* [課題]: 油圧装置についての文章のうち、「具体的には、電動機や発動機を」から「- 農業機械 (トラクタ、コンバインなど)」までの部分を、「大型車両」を「重機」に置き換えて書き改めなさい。

* [出典文書]:
____
油圧装置とは
油圧装置とは、油圧を利用した力を動力の変換あるいは伝達を行う装置のことです。
具体的には、電動機や発動機を元に油圧ポンプを動かし、そこから得られた圧力で油圧シリンダや油圧モータを作動させています。油圧装置は小さな入力で大きな出力が得られるため、省スペースや高温への耐久性にも優れています。
こうした特徴から大型車両や工業機械といった幅広い製品に取り入れられており、産業を支えている製品です。
油圧装置の使用用途
油圧装置の使用用途は、車両から工作機械まで多岐にわたります。
1. 車両関連
車両関連では、主に大型車両で使われています。大きな力が必要な作業を、小さな力でこなすことができるためです。
- 建築建機 (パワーショベル、ブルドーザ、トラックレーンなど)
- 産業車両 (フォークリフト、コンクリートミキサー車、ダンプカーなど)
- 農業機械 (トラクタ、コンバインなど)
2. 工業機械
油圧装置は製造現場でも多くの場面で活用されています。
- 製鉄機械 (出銑口油圧開孔機など)
- 工作機械 (旋盤、フライス盤、ボール盤、マシニングセンタなど)
- 射出成型機の駆動源
- 鍛圧機械
- 建築物の免振装置 (オイルダンパーなど)
- 発電設備 (サーボ用油圧源装置など)
- トンネル掘削機
- 精密ギヤポンプ
- 試験装置 (三次元大型振動台、荷重試験機、バネ試験機など)
油圧装置の原理
油圧装置は、静止している流体でどの方向にも同じ圧力が伝わるという「パスカルの原理」を活用しています。パスカルの原理とは、管の断面積が違うとき、圧力を保つために必要な力は断面積と反比例することです。
例として、下記のケースを解説します。
____
収集したデータ項目:

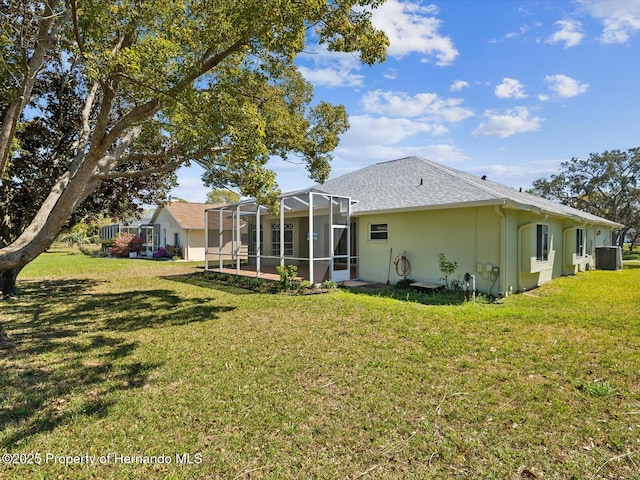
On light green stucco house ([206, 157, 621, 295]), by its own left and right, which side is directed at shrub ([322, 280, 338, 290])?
back

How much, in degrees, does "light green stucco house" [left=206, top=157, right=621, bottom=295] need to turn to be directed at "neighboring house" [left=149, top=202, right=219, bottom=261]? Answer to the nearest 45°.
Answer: approximately 90° to its left
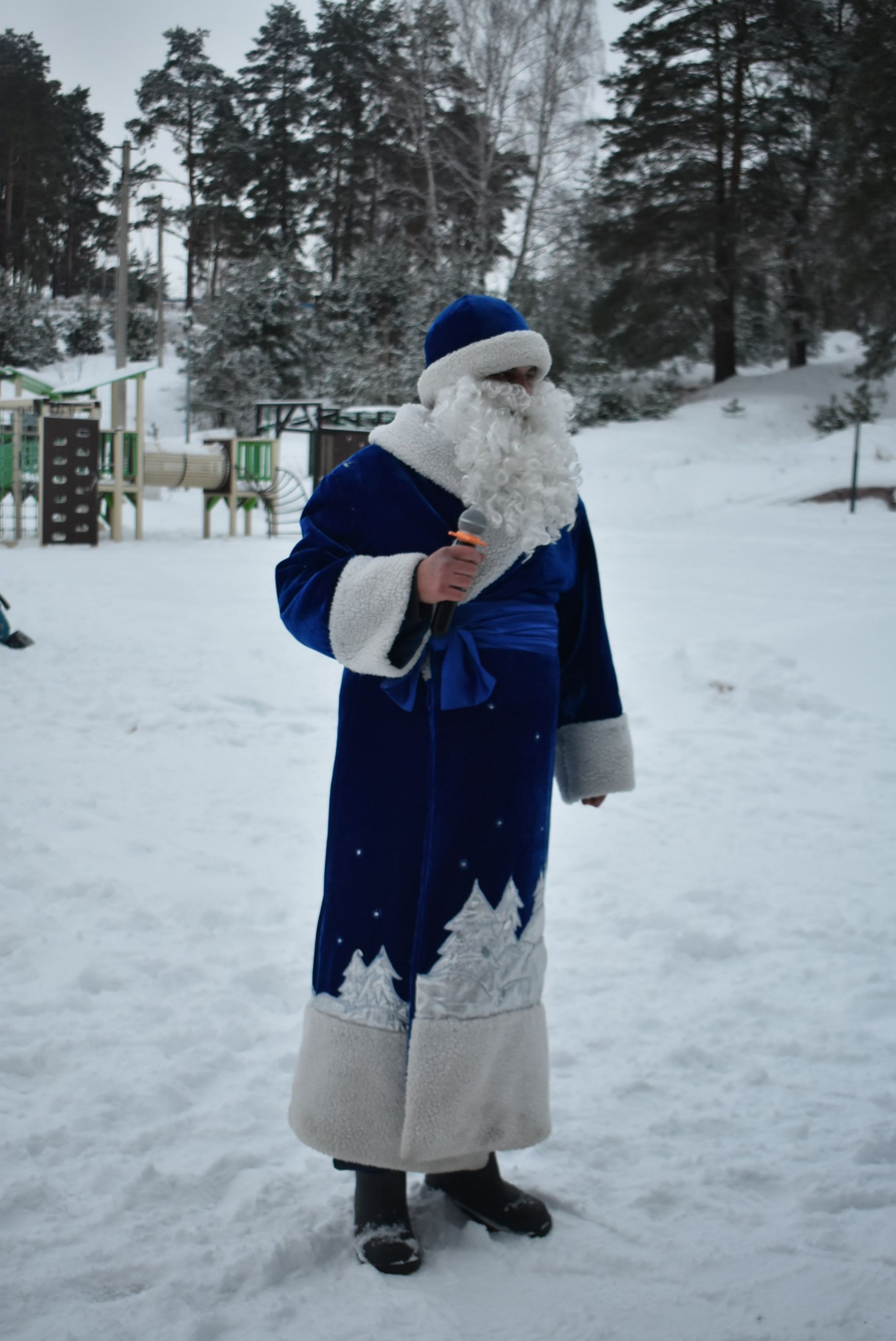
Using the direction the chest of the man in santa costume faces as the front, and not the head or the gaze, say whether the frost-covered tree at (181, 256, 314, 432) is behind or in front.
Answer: behind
____
* [解答]:
具体的には、電動機や発動機を元に油圧ポンプを動かし、そこから得られた圧力で油圧シリンダや油圧モータを作動させています。油圧装置は小さな入力で大きな出力が得られるため、省スペースや高温への耐久性にも優れています。
こうした特徴から重機や工業機械といった幅広い製品に取り入れられており、産業を支えている製品です。
油圧装置の使用用途
油圧装置の使用用途は、車両から工作機械まで多岐にわたります。
1. 車両関連
車両関連では、主に重機で使われています。大きな力が必要な作業を、小さな力でこなすことができるためです。
- 建築建機 (パワーショベル、ブルドーザ、トラックレーンなど)
- 産業車両 (フォークリフト、コンクリートミキサー車、ダンプカーなど)
- 農業機械 (トラクタ、コンバインなど)